C- Prolactinoma- adenoma of the lactrotropes.

• Look for high elevation of prolactin (specifically over 100 for prolactinoma)!

For D- there’s no indication that she’s on a dopamine antagonist. Also, dopamine/antagonist for dopamine would only cause an increase UP TO 100, not over.

What is the likely cause of Megan’s low LH and FSH levels?

a. Negative inhibition due to high prolactin levels

b. Negative inhibition due to stress

c. Loss of LH and FSH secretion due to lactotroph hyperplasia

d. Negative inhibition due to high estrogen levels

A- Negative inhibition due to high prolactin levels.

• High prolactin inhibits GnRH, causing LH and FSH to be decreased! (estrogen and progesterone will be decreased too)

GH Levels Over Time

GH increases rapidly starting at birth, steady pre-adolescent years. Spike/peak in adolescent years (earlier for females, just slightly). Declines through adult years.

Somatotroph Adenoma Case

• The physical changes and the bitemporal hemianopsia are consistent with excess growth hormone (acromegaly).

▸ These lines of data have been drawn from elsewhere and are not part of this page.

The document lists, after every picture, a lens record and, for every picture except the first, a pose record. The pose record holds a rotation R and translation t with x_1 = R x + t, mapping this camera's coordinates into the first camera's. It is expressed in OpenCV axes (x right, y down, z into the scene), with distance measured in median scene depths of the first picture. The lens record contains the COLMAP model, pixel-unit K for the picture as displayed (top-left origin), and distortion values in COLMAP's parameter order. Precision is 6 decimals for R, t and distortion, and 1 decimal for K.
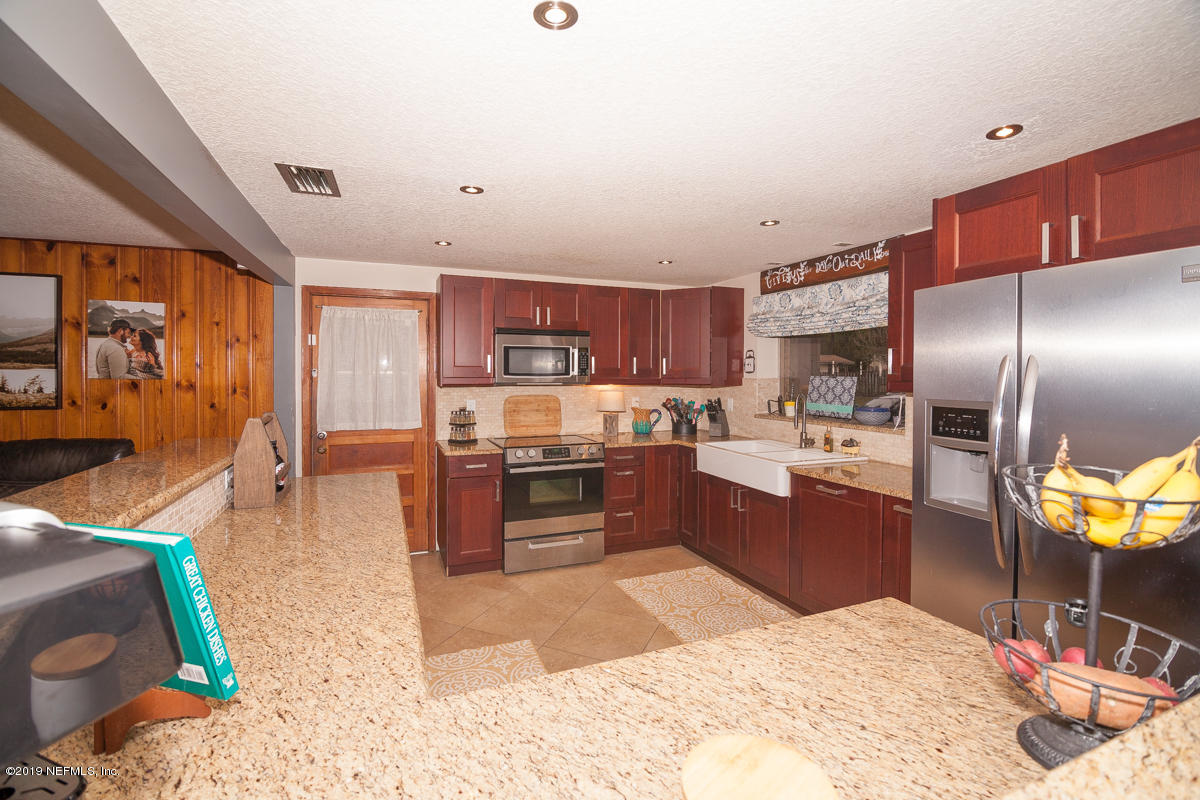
lens RADIAL K [[507.2, 0, 570.3], [0, 507.2, 388.8], [0, 0, 1]] dist [-0.018249, -0.000496]
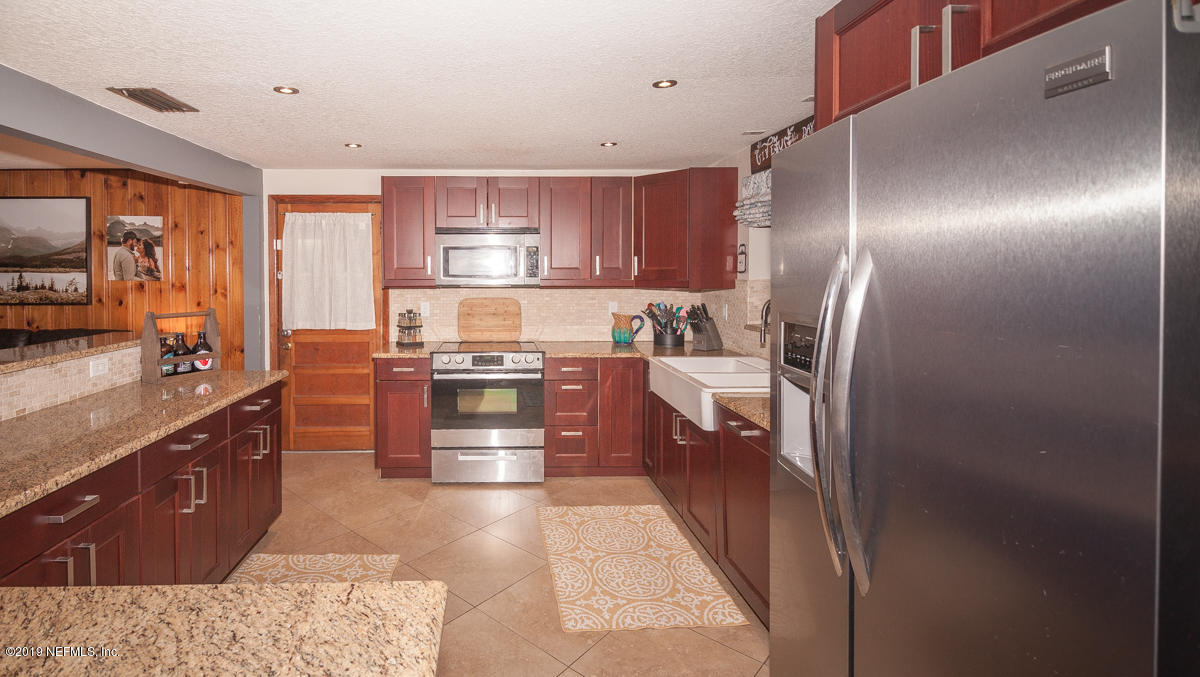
lens RADIAL K [[527.9, 0, 487.4], [0, 527.9, 296.2], [0, 0, 1]] dist [0.004244, 0.000244]
pose [[0.939102, 0.010104, -0.343489, 0.303585], [-0.006124, 0.999901, 0.012670, -0.003631], [0.343583, -0.009795, 0.939071, 0.090621]]
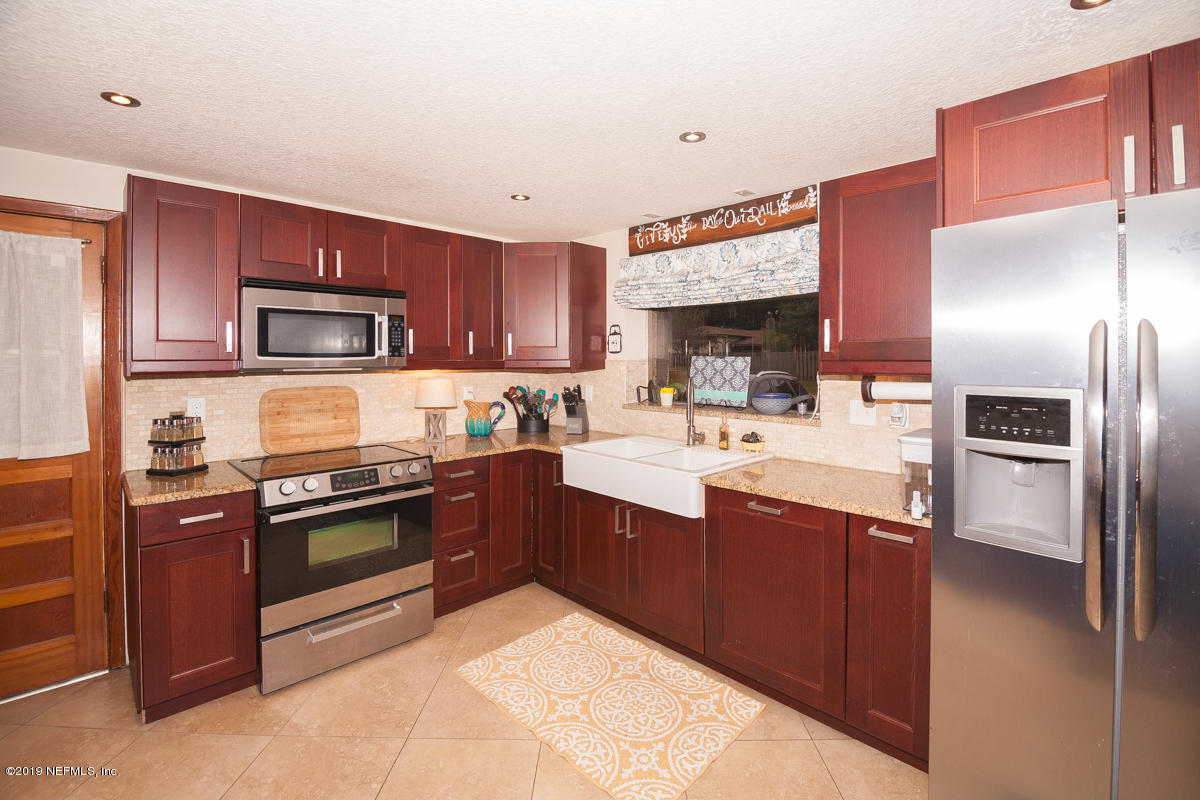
lens RADIAL K [[533.3, 0, 591.9], [0, 533.3, 364.7], [0, 0, 1]] dist [-0.004821, -0.009823]
pose [[0.915430, -0.007687, 0.402405, -0.023461], [0.014550, 0.999796, -0.014001, -0.002143], [-0.402215, 0.018672, 0.915355, 0.273807]]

• The MRI of Sam’s brain revealed a macroademona in the pituitary gland that compressed the optic nerve.

GH Levels Eating vs Fasting

When we eat, GH tends to be suppressed. Pulsatile!

Fasting days, not eating, larger and more frequent peaks in GH!

A patient was scheduled for a growth hormone suppression test. If each of the following events occurred the morning of the test, which of the events would be most likely to suppress growth hormone levels?

a. She ate four large doughnuts for breakfast.

b. While unlocking her car, she was chased by the neighbor’s vicious dog.

c. She fell asleep at the start of the test and slept soundly until it was completed 1.5 hours later.

d. She forgot to eat her breakfast before the test.

A- She ate four large doughnuts for breakfast.

• Large amount of glucose, suppressing growth hormone!

• Everything else is a stimulant for GH!